The Adani saga heated up on Thursday with Congress leader and leading opposition face in India Rahul Gandhi demanding that the prime minister Narendra Modi order a parliamentary investigation into the latest allegations contained in a report by Organised Crime and Corruption Reporting Project (OCCPP).
India’s “global reputation is on the line”, Gandhi said, after the report, carried by London’s The Guardian and The Financial Times, alleged financial violations by the politically connected Adani family.
India’s Rahul Gandhi calls Adani Group out
Speaking at a press conference on Thursday, Gandhi, holding aloft a copy of The Guardian article detailing how Adani Group associates had appeared to use opaque offshore funds to secretly invest hundreds of millions of dollars into shares of their own Adani Group companies, demanded that a parliamentary investigation be ordered into the Adani Group immediately.
“Why is this one gentleman who is close to the prime minister, allowed to move [hundreds of millions] of dollars to pump up his share price and to use the money to capture Indian assets such as airports and ports, ” Gandhi asked, the Guardian reported.
Though Adani has denied any favourable treatment, since Modi was elected in 2014 the conglomerate has expanded to become one of the largest in India – with monopolies over everything from power and ports to coal and airports – and has been awarded some of the largest and most lucrative state infrastructure contracts.

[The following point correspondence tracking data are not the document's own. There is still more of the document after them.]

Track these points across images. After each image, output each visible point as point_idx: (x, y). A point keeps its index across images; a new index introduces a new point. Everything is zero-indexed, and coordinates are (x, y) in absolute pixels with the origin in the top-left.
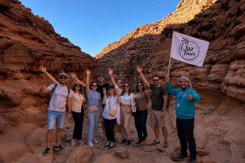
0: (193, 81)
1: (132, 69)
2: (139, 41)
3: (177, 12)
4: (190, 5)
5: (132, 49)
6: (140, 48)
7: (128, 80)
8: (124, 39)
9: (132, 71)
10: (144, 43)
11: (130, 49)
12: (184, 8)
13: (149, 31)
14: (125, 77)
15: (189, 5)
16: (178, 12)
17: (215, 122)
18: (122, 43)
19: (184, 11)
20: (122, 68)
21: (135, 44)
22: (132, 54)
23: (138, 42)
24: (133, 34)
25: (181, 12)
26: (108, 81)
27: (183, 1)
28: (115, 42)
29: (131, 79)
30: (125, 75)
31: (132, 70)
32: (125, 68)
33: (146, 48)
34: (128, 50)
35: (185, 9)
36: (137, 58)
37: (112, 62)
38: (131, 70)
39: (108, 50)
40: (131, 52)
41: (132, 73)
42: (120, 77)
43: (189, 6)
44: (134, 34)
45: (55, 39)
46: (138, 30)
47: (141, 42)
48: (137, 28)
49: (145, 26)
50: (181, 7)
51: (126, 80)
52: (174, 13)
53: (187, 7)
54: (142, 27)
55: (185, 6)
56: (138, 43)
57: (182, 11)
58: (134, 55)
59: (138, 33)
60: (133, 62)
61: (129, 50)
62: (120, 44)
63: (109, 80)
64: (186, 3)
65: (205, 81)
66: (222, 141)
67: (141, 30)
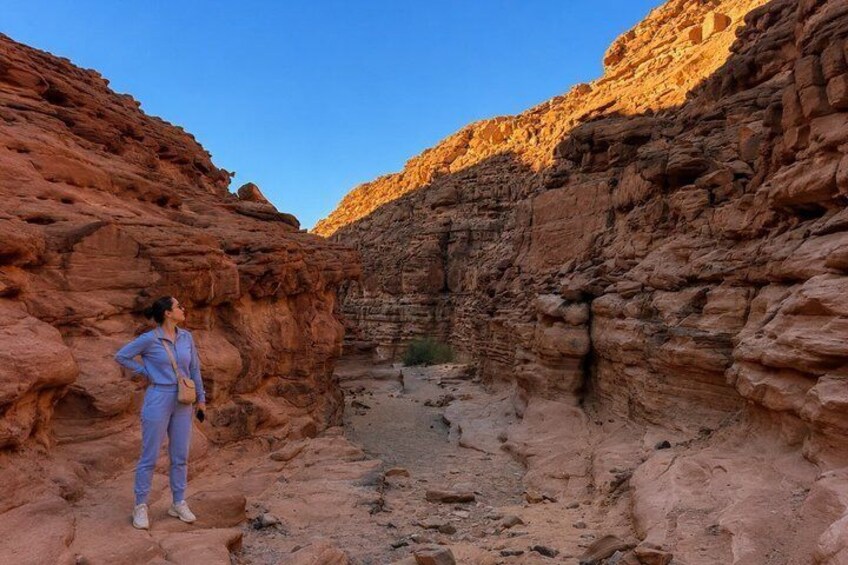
0: (652, 335)
1: (446, 275)
2: (471, 175)
3: (608, 83)
4: (665, 46)
5: (447, 204)
6: (474, 200)
7: (434, 315)
8: (416, 169)
9: (446, 283)
10: (492, 183)
11: (440, 205)
12: (635, 60)
13: (509, 141)
14: (422, 304)
15: (660, 50)
16: (613, 82)
17: (701, 473)
18: (408, 183)
19: (637, 76)
20: (412, 271)
21: (456, 187)
22: (446, 221)
23: (468, 178)
24: (451, 149)
25: (625, 79)
26: (362, 316)
27: (632, 36)
28: (386, 175)
29: (444, 312)
30: (421, 298)
31: (446, 280)
32: (422, 273)
33: (498, 201)
34: (433, 207)
35: (641, 66)
36: (464, 238)
37: (376, 248)
38: (442, 279)
39: (361, 204)
40: (443, 214)
41: (446, 290)
42: (403, 304)
43: (659, 54)
44: (455, 150)
45: (214, 192)
46: (470, 135)
47: (477, 179)
48: (465, 128)
49: (494, 122)
50: (624, 60)
51: (426, 315)
52: (598, 85)
53: (650, 56)
54: (483, 127)
55: (644, 52)
56: (469, 185)
57: (629, 74)
58: (455, 227)
59: (467, 147)
60: (451, 249)
61: (438, 209)
62: (403, 183)
63: (365, 315)
64: (646, 43)
65: (684, 339)
66: (714, 526)
67: (480, 135)
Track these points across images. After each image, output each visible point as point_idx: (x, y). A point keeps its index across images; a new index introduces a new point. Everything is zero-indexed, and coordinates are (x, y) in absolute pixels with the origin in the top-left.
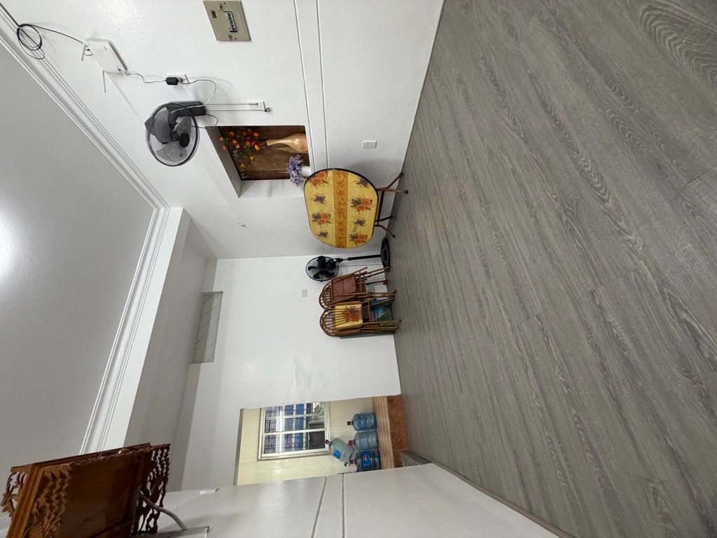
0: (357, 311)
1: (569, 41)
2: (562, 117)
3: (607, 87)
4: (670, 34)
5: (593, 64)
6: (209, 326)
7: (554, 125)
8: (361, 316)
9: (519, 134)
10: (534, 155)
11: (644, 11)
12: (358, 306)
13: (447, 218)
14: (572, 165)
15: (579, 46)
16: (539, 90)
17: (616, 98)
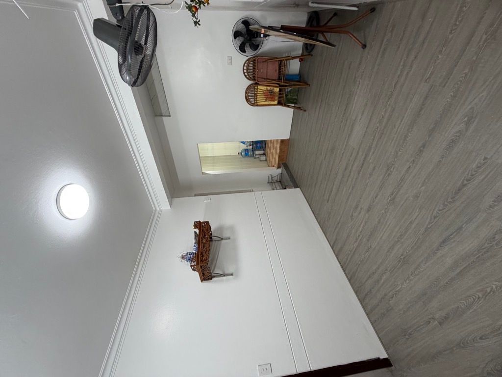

Gandhi said the Adani revelations called into question the transparency and integrity of India’s financial and economic systems at a time when the country was declaring itself open for global business.

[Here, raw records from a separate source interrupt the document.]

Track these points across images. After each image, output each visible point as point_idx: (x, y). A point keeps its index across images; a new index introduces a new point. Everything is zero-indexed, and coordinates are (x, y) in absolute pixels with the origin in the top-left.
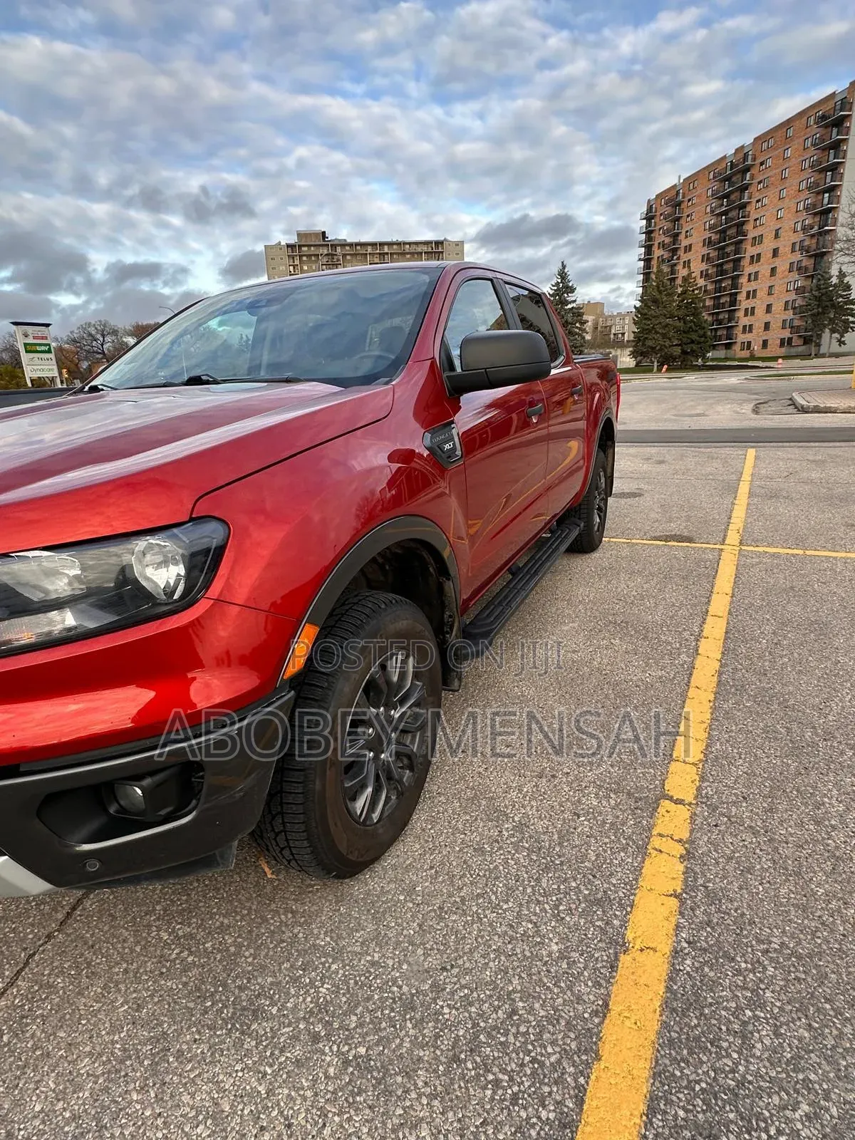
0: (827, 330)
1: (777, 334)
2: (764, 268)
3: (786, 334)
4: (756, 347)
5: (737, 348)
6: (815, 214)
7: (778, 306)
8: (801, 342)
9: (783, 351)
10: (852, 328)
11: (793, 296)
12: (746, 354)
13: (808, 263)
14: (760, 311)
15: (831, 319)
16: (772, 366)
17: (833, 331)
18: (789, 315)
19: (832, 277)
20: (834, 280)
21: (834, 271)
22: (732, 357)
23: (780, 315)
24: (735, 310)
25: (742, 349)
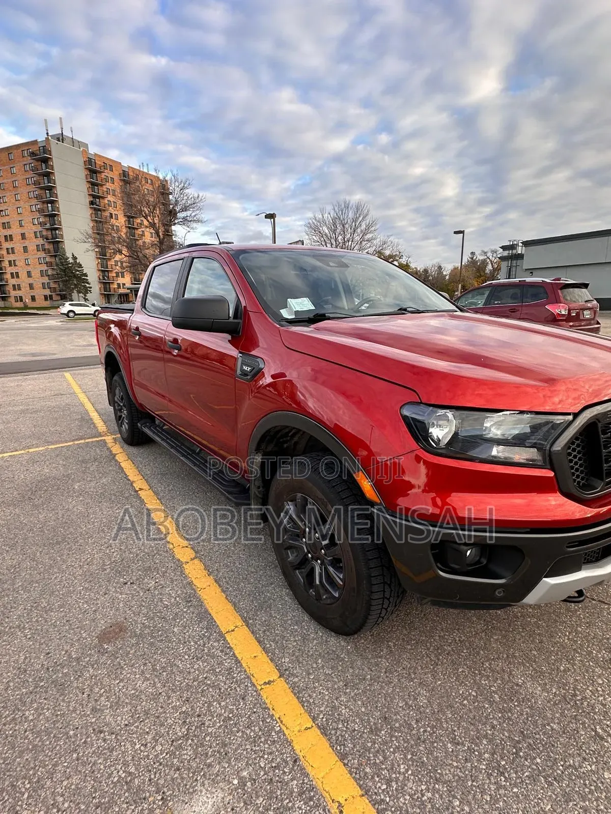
0: (75, 291)
1: (40, 293)
2: (17, 245)
3: (47, 292)
4: (28, 300)
5: (12, 300)
6: (46, 216)
7: (36, 273)
8: (59, 298)
9: (48, 304)
10: (90, 291)
11: (44, 268)
12: (20, 304)
13: (51, 247)
14: (23, 275)
15: (75, 285)
16: (47, 313)
17: (79, 292)
18: (46, 280)
19: (68, 258)
20: (71, 260)
21: (69, 255)
22: (10, 306)
23: (38, 280)
24: (3, 273)
25: (17, 301)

Significantly, the resurfacing of the Adani controversy comes at a wrong time for the Modi government, which is all set to hold the G20 Summit in Delhi on September 9-10, with US President Joe Biden and the UK Prime Minister Rishi Sunak, among other global leaders, in attendance.
In a statement released on Thursday morning, the Adani Group said it rejected the reports “in their entirety”. It said: “We have complete faith in the due process of law and remain confident of the quality of our disclosures and corporate governance standards.”
The Modi government so far gave no response to the allegations.